Sometimes looking like cardboard cutouts or painted backdrops for a play.
Crossing the Colorado,
the pictures are full of railing and railroad bridge.
The view back across the valley shows the Colorado River and the green of the agriculture that it generates.
Casualties of the road. And stacked neatly behind, their ever ready replacements.
Heading into the Mojave
The joshua trees in bloom.
Driving thru the Mojave, sometimes the only sign of man's impact is the double ribbon of the interstate sliding into the hazy distance, punctuated by signs, rest stops, and very small towns.
When you think of desert, often low rolling sand dunes come to mind. The Mojave has long rolling hills of rock and sparse scrub.
This dry lake brings to mind the words of the song "Horse With No Name" about a river that's dead. Rivers in deserts are never dead, only dormant. If you can see the riverbed, it's been scoured clean by flashflood, and kept alive by the sporadic rainfall. This lakebed still lives, probably flourishing when the snow melts.
The Mojave has some fascinating geology: lava flows
And mountains with a split personality. I saw a lot of cloud shadows on the land, and thought this was another. It's not.
And, of course, the many layers of landscape I love.
The mountains seemingly floating in the distance.
Sometimes the road gets a bit crowded. I have more faith in the common sense of long haul truckers than I do many others on the road, but even so...

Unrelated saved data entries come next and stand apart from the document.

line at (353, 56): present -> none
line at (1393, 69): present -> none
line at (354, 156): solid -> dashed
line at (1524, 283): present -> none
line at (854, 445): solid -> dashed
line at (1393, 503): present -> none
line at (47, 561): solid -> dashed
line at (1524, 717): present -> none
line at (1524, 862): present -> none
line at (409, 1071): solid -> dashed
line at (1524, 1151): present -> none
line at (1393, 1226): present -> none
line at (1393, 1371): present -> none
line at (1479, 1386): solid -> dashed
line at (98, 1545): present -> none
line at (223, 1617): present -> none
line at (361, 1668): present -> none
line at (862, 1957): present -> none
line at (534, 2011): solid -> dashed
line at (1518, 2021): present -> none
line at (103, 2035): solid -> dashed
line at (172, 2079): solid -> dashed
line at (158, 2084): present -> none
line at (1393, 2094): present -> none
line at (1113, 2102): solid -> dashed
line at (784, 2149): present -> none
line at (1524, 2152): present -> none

It's a leetle tight in here.
These power transmission lines may be bringing power in from Hoover Dam. They're coming from the right direction.
End Of The Road
I suppose I should have taken more pics as we went thru LA. Maybe the mountains from the other side. But I've seen the mountains, and the traffic. If you want to come visit, I'll give you a tour. Right now, I'm taking a nap. It's been a long trip.